** Dataset excerpts follows **

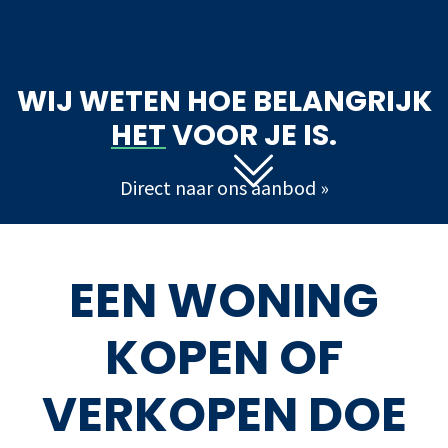
WIJ WETEN HOE BELANGRIJK
HET
VOOR JE IS.
Direct naar ons aanbod »
EEN WONING
KOPEN
OF
VERKOPEN
DOE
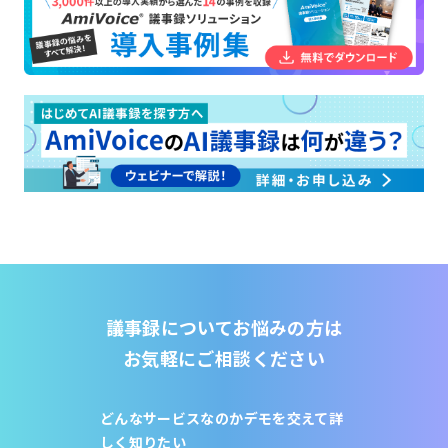
議事録についてお悩みの方は
お気軽にご相談ください
どんなサービスなのか
デモを交えて詳
しく知りたい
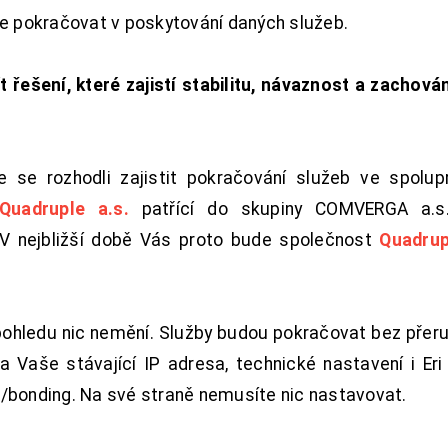
de pokračovat v poskytování daných služeb.
t řešení, které zajistí stabilitu, návaznost a zachován
 se rozhodli zajistit pokračování služeb ve spolu
Quadruple a.s.
patřící do skupiny COMVERGA a.s.,
. V nejbližší době Vás proto bude společnost
Quadrup
pohledu nic nemění. Služby budou pokračovat bez přeru
 Vaše stávající IP adresa, technické nastavení i Eri L
/bonding. Na své straně nemusíte nic nastavovat.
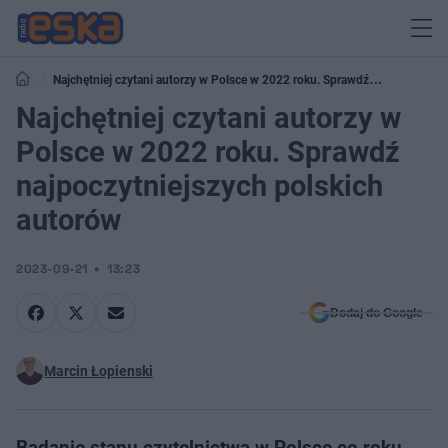
Najchętniej czytani autorzy w Polsce w 2022 roku. Sprawdź
najpoczytniejszych polskich autorów
Najchętniej czytani autorzy w
Polsce w 2022 roku. Sprawdź
najpoczytniejszych polskich
autorów
2023-09-21
13:23
Dodaj do Google
Marcin Łopienski
Badanie stanu czytelnictwa w Polsce co roku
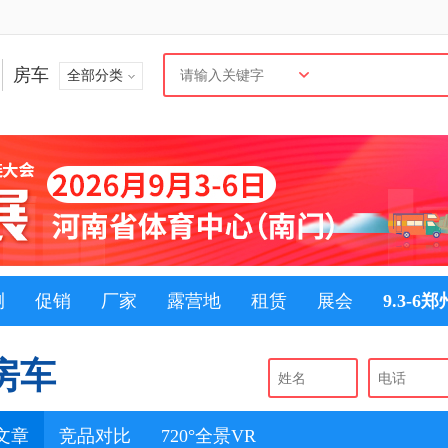
房车
全部分类
测
促销
厂家
露营地
租赁
展会
9.3-6
房车
文章
竞品对比
720°全景VR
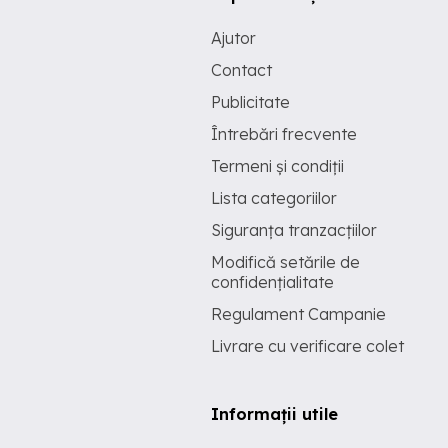
Ajutor
Contact
Publicitate
Întrebări frecvente
Termeni și condiții
Lista categoriilor
Siguranța tranzacțiilor
Modifică setările de
confidențialitate
Regulament Campanie
Livrare cu verificare colet
Informații utile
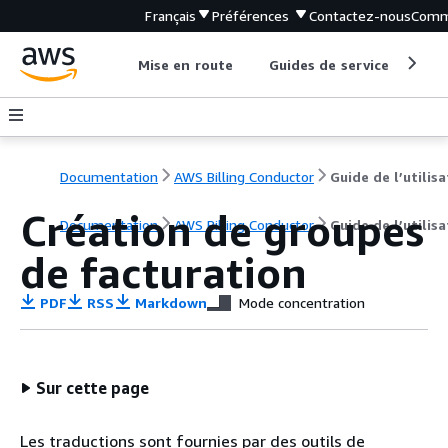
Français
Préférences
Contactez-nous
Comm
Mise en route
Guides de service
Out
Documentation
AWS Billing Conductor
Création de groupes
Documentation
AWS Billing Conductor
Guide de l’utilis
de facturation
PDF
RSS
Markdown
Mode concentration
Sur cette page
Les traductions sont fournies par des outils de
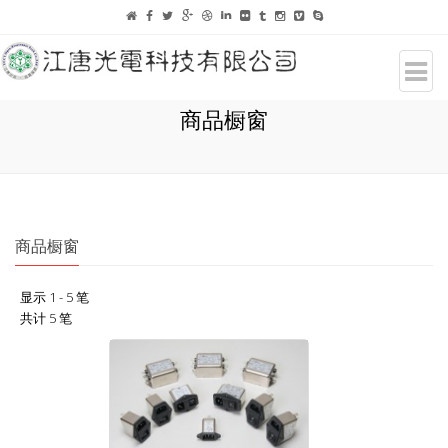
商品橱窗
商品橱窗
显示 1 - 5 笔
共计 5 笔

** End of Dataset excerpts **

_What you are asked to do_: Give again every line of text from all the rows above, unchanged and in the same order, leaving the pictures out of your answer.

_Exercise output_:
WIJ WETEN HOE BELANGRIJK
HET
VOOR JE IS.
Direct naar ons aanbod »
EEN WONING
KOPEN
OF
VERKOPEN
DOE
議事録についてお悩みの方は
お気軽にご相談ください
どんなサービスなのか
デモを交えて詳
しく知りたい
de pokračovat v poskytování daných služeb.
t řešení, které zajistí stabilitu, návaznost a zachován
 se rozhodli zajistit pokračování služeb ve spolu
Quadruple a.s.
patřící do skupiny COMVERGA a.s.,
. V nejbližší době Vás proto bude společnost
Quadrup
pohledu nic nemění. Služby budou pokračovat bez přeru
 Vaše stávající IP adresa, technické nastavení i Eri L
/bonding. Na své straně nemusíte nic nastavovat.
Najchętniej czytani autorzy w Polsce w 2022 roku. Sprawdź
najpoczytniejszych polskich autorów
Najchętniej czytani autorzy w
Polsce w 2022 roku. Sprawdź
najpoczytniejszych polskich
autorów
2023-09-21
13:23
Dodaj do Google
Marcin Łopienski
Badanie stanu czytelnictwa w Polsce co roku
房车
全部分类
测
促销
厂家
露营地
租赁
展会
9.3-6
房车
文章
竞品对比
720°全景VR
Ajutor
Contact
Publicitate
Întrebări frecvente
Termeni și condiții
Lista categoriilor
Siguranța tranzacțiilor
Modifică setările de
confidențialitate
Regulament Campanie
Livrare cu verificare colet
Informații utile
Français
Préférences
Contactez-nous
Comm
Mise en route
Guides de service
Out
Documentation
AWS Billing Conductor
Création de groupes
Documentation
AWS Billing Conductor
Guide de l’utilis
de facturation
PDF
RSS
Markdown
Mode concentration
Sur cette page
Les traductions sont fournies par des outils de
商品橱窗
商品橱窗
显示 1 - 5 笔
共计 5 笔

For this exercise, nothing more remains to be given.